Sunday, 27 July 2014

mathematical finance - Matching Dynamic Trading Strategies with Derivatives

I understand your problem is:



(i) You have a time-dependent p&l(I call it pay-off) from trading a portfolio of financial assets (although this doesn't really matter)



(ii) You want to find a static portfolio of assets, replicating this p&l in every state of the world (called the replicating portfolio).



This can be done very easy if:



(a) you work in discrete time, i.e. the pay-off you are trying to match is a finite vector of random variables $G_1$, ..., $G_T$



(b) the pay-off does not depend on the path of the underlying assets you are trading in.



Under these conditions it suffices to find a replicating portfolio at a single time $t$ of pay-off. The pay-off is a real-valued function $f=f(S_t)$ within some function-space and what you really want to do is to approximate $f$ by a set of basis function (i.e. the options).

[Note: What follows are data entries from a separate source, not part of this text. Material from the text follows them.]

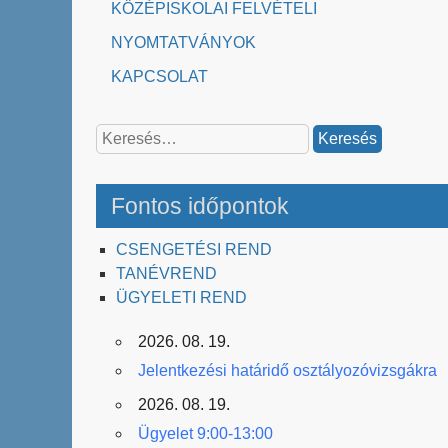
KÖZÉPISKOLAI FELVÉTELI
NYOMTATVÁNYOK
KAPCSOLAT
Keresés:
Fontos időpontok
CSENGETÉSI REND
TANÉVREND
ÜGYELETI REND
2026. 08. 19.
Jelentkezési határidő osztályozóvizsgákra
2026. 08. 19.
Ügyelet 9:00-13:00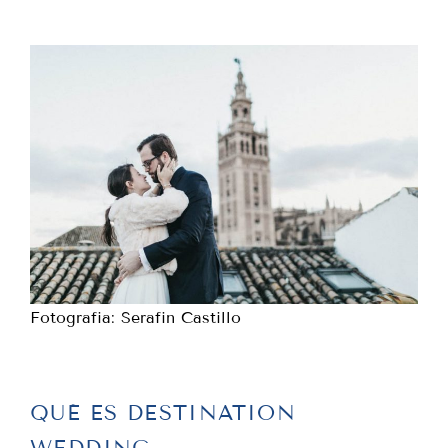
Fotografia: Serafin Castillo
QUÉ ES DESTINATION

Of course there are many ways to approximate $f$ as well as many possible choices for basis functions. The best approach will depend on your specific set-up. You have to decide
(A) What function space you are working in: Is piecewise linear OK or will your trading strategy produce discontinuities?
(B) What are your basis instruments? If you are looking for a practical solution you will be restricted to traded instruments, i.e. no far out-of-the money stuff, no digital options and so on.
(C) What is your notion of error? $L^2$ is natural but maybe you have a specific utility or risk aversion?
(D) What is your method of discretizing domain and range of $f$?



Anyway if there are not too many times and underlying assets involved, this might be something simple enough to do in Excel.



On the other hand if condition (b) above is not fulfilled, you are most likely in for some trouble. Path dependency creates lots of problems ("curse of dimension") and from a practical perspective you will have trouble finding sufficiently many path-dependent instruments for replication. The method of choice in that case is a regression approach. I.e. regress the pay-off from your strategy against various instruments you deem appropriate.